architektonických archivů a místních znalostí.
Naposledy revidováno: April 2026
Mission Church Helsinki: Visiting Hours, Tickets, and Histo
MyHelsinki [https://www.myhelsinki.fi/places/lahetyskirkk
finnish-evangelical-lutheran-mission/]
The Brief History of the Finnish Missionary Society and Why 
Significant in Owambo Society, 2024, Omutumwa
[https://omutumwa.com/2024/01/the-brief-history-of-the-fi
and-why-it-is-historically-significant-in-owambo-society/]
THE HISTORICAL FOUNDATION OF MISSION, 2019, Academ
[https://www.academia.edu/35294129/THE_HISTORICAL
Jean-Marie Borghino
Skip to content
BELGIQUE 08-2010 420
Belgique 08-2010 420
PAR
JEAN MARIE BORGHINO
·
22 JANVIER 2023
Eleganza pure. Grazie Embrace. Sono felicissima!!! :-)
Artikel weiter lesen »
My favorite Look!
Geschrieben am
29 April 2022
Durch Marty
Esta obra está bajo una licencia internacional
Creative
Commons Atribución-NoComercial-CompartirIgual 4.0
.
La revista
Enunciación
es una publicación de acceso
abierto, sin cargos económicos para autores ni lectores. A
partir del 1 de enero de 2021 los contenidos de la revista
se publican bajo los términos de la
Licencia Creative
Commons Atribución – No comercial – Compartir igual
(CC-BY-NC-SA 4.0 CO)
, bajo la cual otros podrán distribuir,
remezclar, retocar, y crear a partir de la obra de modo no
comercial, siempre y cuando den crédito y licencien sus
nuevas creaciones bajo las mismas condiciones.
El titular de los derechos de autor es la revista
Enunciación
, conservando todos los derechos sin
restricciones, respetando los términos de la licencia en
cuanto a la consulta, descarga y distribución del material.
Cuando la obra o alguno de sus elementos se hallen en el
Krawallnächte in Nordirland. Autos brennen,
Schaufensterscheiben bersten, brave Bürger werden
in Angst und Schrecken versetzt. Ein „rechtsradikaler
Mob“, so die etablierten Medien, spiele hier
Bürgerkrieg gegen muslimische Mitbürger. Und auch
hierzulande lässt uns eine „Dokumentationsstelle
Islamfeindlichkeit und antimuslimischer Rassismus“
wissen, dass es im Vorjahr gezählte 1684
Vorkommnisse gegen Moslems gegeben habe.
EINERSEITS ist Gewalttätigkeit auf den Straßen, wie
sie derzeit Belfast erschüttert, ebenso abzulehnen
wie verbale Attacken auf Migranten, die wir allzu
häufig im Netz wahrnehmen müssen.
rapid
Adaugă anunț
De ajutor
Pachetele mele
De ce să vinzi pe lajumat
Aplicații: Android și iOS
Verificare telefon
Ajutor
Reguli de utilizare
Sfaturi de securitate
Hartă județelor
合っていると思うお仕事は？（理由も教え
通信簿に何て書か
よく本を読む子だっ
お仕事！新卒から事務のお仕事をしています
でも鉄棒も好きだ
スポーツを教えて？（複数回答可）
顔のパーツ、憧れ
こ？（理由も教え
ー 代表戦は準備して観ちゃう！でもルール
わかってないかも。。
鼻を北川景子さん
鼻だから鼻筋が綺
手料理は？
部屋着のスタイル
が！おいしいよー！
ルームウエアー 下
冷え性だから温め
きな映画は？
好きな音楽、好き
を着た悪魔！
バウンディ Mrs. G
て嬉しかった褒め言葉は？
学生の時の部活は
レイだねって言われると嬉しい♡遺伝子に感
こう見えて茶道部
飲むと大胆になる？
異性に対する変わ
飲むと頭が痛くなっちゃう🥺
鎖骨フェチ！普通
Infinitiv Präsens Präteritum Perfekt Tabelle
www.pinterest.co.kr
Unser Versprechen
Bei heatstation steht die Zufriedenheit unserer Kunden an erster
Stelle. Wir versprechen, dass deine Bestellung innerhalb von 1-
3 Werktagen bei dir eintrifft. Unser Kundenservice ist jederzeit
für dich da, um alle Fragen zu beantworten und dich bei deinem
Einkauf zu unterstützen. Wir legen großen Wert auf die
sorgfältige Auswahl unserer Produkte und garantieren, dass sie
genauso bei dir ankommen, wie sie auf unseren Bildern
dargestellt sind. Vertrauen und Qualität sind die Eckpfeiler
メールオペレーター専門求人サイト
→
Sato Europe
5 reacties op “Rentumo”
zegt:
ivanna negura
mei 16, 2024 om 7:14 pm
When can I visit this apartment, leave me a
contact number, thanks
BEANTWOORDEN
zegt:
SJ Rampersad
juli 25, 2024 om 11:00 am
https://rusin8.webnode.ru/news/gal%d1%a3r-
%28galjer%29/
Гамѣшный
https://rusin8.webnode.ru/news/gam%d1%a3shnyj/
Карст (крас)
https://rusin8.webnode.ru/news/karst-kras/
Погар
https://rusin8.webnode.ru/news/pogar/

#### [WORK TO COMPLETE]
Turn the lines in all of the rows above into a Markdown table with the columns No. and Line, numbering each line and skipping blank ones.

#### [ANSWER TO THIS PROBLEM]
| No. | Line |
|---|---|
| 1 | architektonických archivů a místních znalostí. |
| 2 | Naposledy revidováno: April 2026 |
| 3 | Mission Church Helsinki: Visiting Hours, Tickets, and Histo |
| 4 | MyHelsinki [https://www.myhelsinki.fi/places/lahetyskirkk |
| 5 | finnish-evangelical-lutheran-mission/] |
| 6 | The Brief History of the Finnish Missionary Society and Why  |
| 7 | Significant in Owambo Society, 2024, Omutumwa |
| 8 | [https://omutumwa.com/2024/01/the-brief-history-of-the-fi |
| 9 | and-why-it-is-historically-significant-in-owambo-society/] |
| 10 | THE HISTORICAL FOUNDATION OF MISSION, 2019, Academ |
| 11 | [https://www.academia.edu/35294129/THE_HISTORICAL |
| 12 | Jean-Marie Borghino |
| 13 | Skip to content |
| 14 | BELGIQUE 08-2010 420 |
| 15 | Belgique 08-2010 420 |
| 16 | PAR |
| 17 | JEAN MARIE BORGHINO |
| 18 | · |
| 19 | 22 JANVIER 2023 |
| 20 | Eleganza pure. Grazie Embrace. Sono felicissima!!! :-) |
| 21 | Artikel weiter lesen » |
| 22 | My favorite Look! |
| 23 | Geschrieben am |
| 24 | 29 April 2022 |
| 25 | Durch Marty |
| 26 | Esta obra está bajo una licencia internacional |
| 27 | Creative |
| 28 | Commons Atribución-NoComercial-CompartirIgual 4.0 |
| 29 | . |
| 30 | La revista |
| 31 | Enunciación |
| 32 | es una publicación de acceso |
| 33 | abierto, sin cargos económicos para autores ni lectores. A |
| 34 | partir del 1 de enero de 2021 los contenidos de la revista |
| 35 | se publican bajo los términos de la |
| 36 | Licencia Creative |
| 37 | Commons Atribución – No comercial – Compartir igual |
| 38 | (CC-BY-NC-SA 4.0 CO) |
| 39 | , bajo la cual otros podrán distribuir, |
| 40 | remezclar, retocar, y crear a partir de la obra de modo no |
| 41 | comercial, siempre y cuando den crédito y licencien sus |
| 42 | nuevas creaciones bajo las mismas condiciones. |
| 43 | El titular de los derechos de autor es la revista |
| 44 | Enunciación |
| 45 | , conservando todos los derechos sin |
| 46 | restricciones, respetando los términos de la licencia en |
| 47 | cuanto a la consulta, descarga y distribución del material. |
| 48 | Cuando la obra o alguno de sus elementos se hallen en el |
| 49 | Krawallnächte in Nordirland. Autos brennen, |
| 50 | Schaufensterscheiben bersten, brave Bürger werden |
| 51 | in Angst und Schrecken versetzt. Ein „rechtsradikaler |
| 52 | Mob“, so die etablierten Medien, spiele hier |
| 53 | Bürgerkrieg gegen muslimische Mitbürger. Und auch |
| 54 | hierzulande lässt uns eine „Dokumentationsstelle |
| 55 | Islamfeindlichkeit und antimuslimischer Rassismus“ |
| 56 | wissen, dass es im Vorjahr gezählte 1684 |
| 57 | Vorkommnisse gegen Moslems gegeben habe. |
| 58 | EINERSEITS ist Gewalttätigkeit auf den Straßen, wie |
| 59 | sie derzeit Belfast erschüttert, ebenso abzulehnen |
| 60 | wie verbale Attacken auf Migranten, die wir allzu |
| 61 | häufig im Netz wahrnehmen müssen. |
| 62 | rapid |
| 63 | Adaugă anunț |
| 64 | De ajutor |
| 65 | Pachetele mele |
| 66 | De ce să vinzi pe lajumat |
| 67 | Aplicații: Android și iOS |
| 68 | Verificare telefon |
| 69 | Ajutor |
| 70 | Reguli de utilizare |
| 71 | Sfaturi de securitate |
| 72 | Hartă județelor |
| 73 | 合っていると思うお仕事は？（理由も教え |
| 74 | 通信簿に何て書か |
| 75 | よく本を読む子だっ |
| 76 | お仕事！新卒から事務のお仕事をしています |
| 77 | でも鉄棒も好きだ |
| 78 | スポーツを教えて？（複数回答可） |
| 79 | 顔のパーツ、憧れ |
| 80 | こ？（理由も教え |
| 81 | ー 代表戦は準備して観ちゃう！でもルール |
| 82 | わかってないかも。。 |
| 83 | 鼻を北川景子さん |
| 84 | 鼻だから鼻筋が綺 |
| 85 | 手料理は？ |
| 86 | 部屋着のスタイル |
| 87 | が！おいしいよー！ |
| 88 | ルームウエアー 下 |
| 89 | 冷え性だから温め |
| 90 | きな映画は？ |
| 91 | 好きな音楽、好き |
| 92 | を着た悪魔！ |
| 93 | バウンディ Mrs. G |
| 94 | て嬉しかった褒め言葉は？ |
| 95 | 学生の時の部活は |
| 96 | レイだねって言われると嬉しい♡遺伝子に感 |
| 97 | こう見えて茶道部 |
| 98 | 飲むと大胆になる？ |
| 99 | 異性に対する変わ |
| 100 | 飲むと頭が痛くなっちゃう🥺 |
| 101 | 鎖骨フェチ！普通 |
| 102 | Infinitiv Präsens Präteritum Perfekt Tabelle |
| 103 | www.pinterest.co.kr |
| 104 | Unser Versprechen |
| 105 | Bei heatstation steht die Zufriedenheit unserer Kunden an erster |
| 106 | Stelle. Wir versprechen, dass deine Bestellung innerhalb von 1- |
| 107 | 3 Werktagen bei dir eintrifft. Unser Kundenservice ist jederzeit |
| 108 | für dich da, um alle Fragen zu beantworten und dich bei deinem |
| 109 | Einkauf zu unterstützen. Wir legen großen Wert auf die |
| 110 | sorgfältige Auswahl unserer Produkte und garantieren, dass sie |
| 111 | genauso bei dir ankommen, wie sie auf unseren Bildern |
| 112 | dargestellt sind. Vertrauen und Qualität sind die Eckpfeiler |
| 113 | メールオペレーター専門求人サイト |
| 114 | → |
| 115 | Sato Europe |
| 116 | 5 reacties op “Rentumo” |
| 117 | zegt: |
| 118 | ivanna negura |
| 119 | mei 16, 2024 om 7:14 pm |
| 120 | When can I visit this apartment, leave me a |
| 121 | contact number, thanks |
| 122 | BEANTWOORDEN |
| 123 | zegt: |
| 124 | SJ Rampersad |
| 125 | juli 25, 2024 om 11:00 am |
| 126 | https://rusin8.webnode.ru/news/gal%d1%a3r- |
| 127 | %28galjer%29/ |
| 128 | Гамѣшный |
| 129 | https://rusin8.webnode.ru/news/gam%d1%a3shnyj/ |
| 130 | Карст (крас) |
| 131 | https://rusin8.webnode.ru/news/karst-kras/ |
| 132 | Погар |
| 133 | https://rusin8.webnode.ru/news/pogar/ |